Dans son numéro 36 (octobre 2005), Vigilances rendait compte des peines qui avaient été infligées aux Etats-Unis aux tortionnaires d’Abou Ghraib. La graduation, selon nous, s’expliquait par le fait que les cas relevaient en gros de trois catégories distinctes :
-Il y avait des tortures effectuées dans le but d’extorquer le plus vite possible des aveux ou des renseignements.
-Il y avait des humiliations destinées à mettre les prisonniers dans un état de moindre résistance mentale avant les interrogatoires.
-Il y avait aussi des humiliations d’un genre mi porno, mi ludique, évoquant une mise en scène.
« Ce dernier cas, précisions-nous, est apparu clairement dans le procès de la soldate Lynndie England qui souriait en traînant en laisse un prisonnier dénudé. Elle aurait agi à l’instigation d’un de ses camarades et a été d’abord ravie de la photo où elle fait figure de vedette et où l’Irakien humilié tient (involontairement) le rôle du figurant soumis ». C’est cette violence spectacle que l’on retrouve lorsqu’à Nice, Porcheville, Orléans et ailleurs, des viols ou autres agressions font l’objet de photos ou de films sur téléphones portables que l’on est fier de montrer aux copains.

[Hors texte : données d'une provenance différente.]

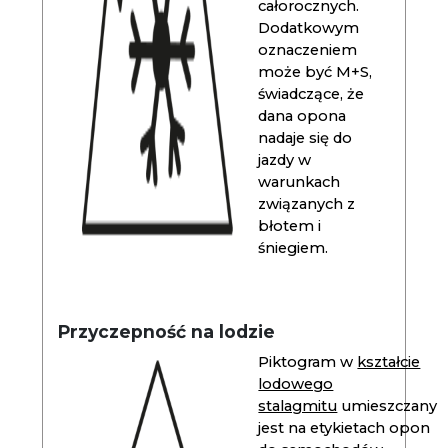
całorocznych.
Dodatkowym
oznaczeniem
może być M+S,
świadczące, że
dana opona
nadaje się do
jazdy w
warunkach
związanych z
błotem i
śniegiem.
Przyczepność na lodzie
Piktogram w
kształcie
lodowego
stalagmitu
umieszczany
jest na etykietach opon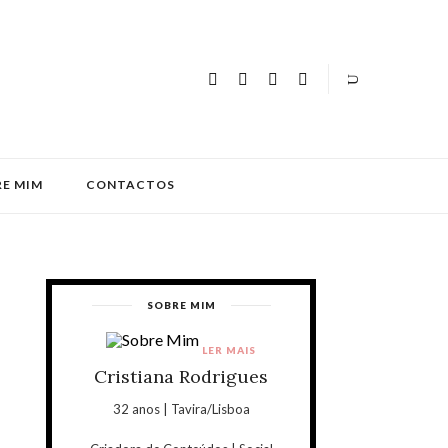
E MIM
CONTACTOS
SOBRE MIM
LER MAIS
Cristiana Rodrigues
32 anos | Tavira/Lisboa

Comme toujours, l’art a été prémonitoire. Le « happening » était un art nouveau. On créait un « évènement » ; l’évènement était filmé et les cassettes se vendaient. Maintenant, il ne s’agit même plus de cela mais le principe est le même puisque l’on se passe d’un tableau ou d’une sculpture qui avaient au moins le mérite d’établir une médiation entre le contemplateur et la réalité. L’instantané apparaît tout cru, prêt à être avalé. Les freins de la symbolique cessent de fonctionner. Les frontières entre torture et spectacle deviennent élastiques … comme à Abou Ghraib.